### [Exercise instructions]
Set the data below down again, exactly, with every picture left out.

### [Supplied material]
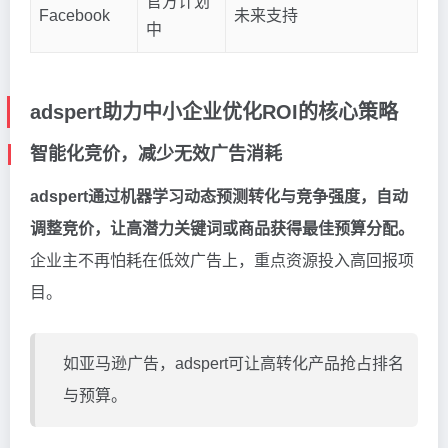
官方计划
Facebook
未来支持
中
adspert助力中小企业优化ROI的核心策略
智能化竞价，减少无效广告消耗
adspert通过机器学习动态预测转化与竞争强度，自动
调整竞价，让高潜力关键词或商品获得最佳预算分配。
企业主不再怕耗在低效广告上，重点资源投入高回报项
目。
如亚马逊广告，adspert可让高转化产品抢占排名
与预算。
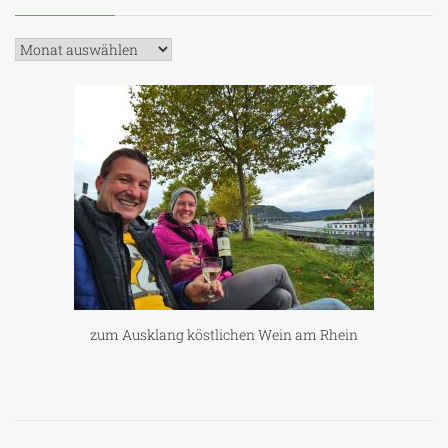
Archiv
zum Ausklang köstlichen Wein am Rhein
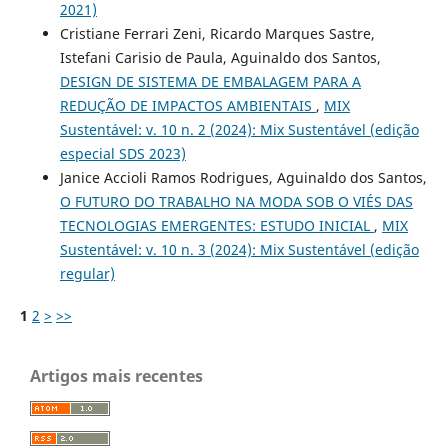
2021)
Cristiane Ferrari Zeni, Ricardo Marques Sastre,
Istefani Carisio de Paula, Aguinaldo dos Santos,
DESIGN DE SISTEMA DE EMBALAGEM PARA A
REDUÇÃO DE IMPACTOS AMBIENTAIS
,
MIX
Sustentável: v. 10 n. 2 (2024): Mix Sustentável (edição
especial SDS 2023)
Janice Accioli Ramos Rodrigues, Aguinaldo dos Santos,
O FUTURO DO TRABALHO NA MODA SOB O VIÉS DAS
TECNOLOGIAS EMERGENTES: ESTUDO INICIAL
,
MIX
Sustentável: v. 10 n. 3 (2024): Mix Sustentável (edição
regular)
1
2
>
>>
Artigos mais recentes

### [Answer to the exercise]
官方计划
Facebook
未来支持
中
adspert助力中小企业优化ROI的核心策略
智能化竞价，减少无效广告消耗
adspert通过机器学习动态预测转化与竞争强度，自动
调整竞价，让高潜力关键词或商品获得最佳预算分配。
企业主不再怕耗在低效广告上，重点资源投入高回报项
目。
如亚马逊广告，adspert可让高转化产品抢占排名
与预算。
Archiv
zum Ausklang köstlichen Wein am Rhein
2021)
Cristiane Ferrari Zeni, Ricardo Marques Sastre,
Istefani Carisio de Paula, Aguinaldo dos Santos,
DESIGN DE SISTEMA DE EMBALAGEM PARA A
REDUÇÃO DE IMPACTOS AMBIENTAIS
,
MIX
Sustentável: v. 10 n. 2 (2024): Mix Sustentável (edição
especial SDS 2023)
Janice Accioli Ramos Rodrigues, Aguinaldo dos Santos,
O FUTURO DO TRABALHO NA MODA SOB O VIÉS DAS
TECNOLOGIAS EMERGENTES: ESTUDO INICIAL
,
MIX
Sustentável: v. 10 n. 3 (2024): Mix Sustentável (edição
regular)
1
2
>
>>
Artigos mais recentes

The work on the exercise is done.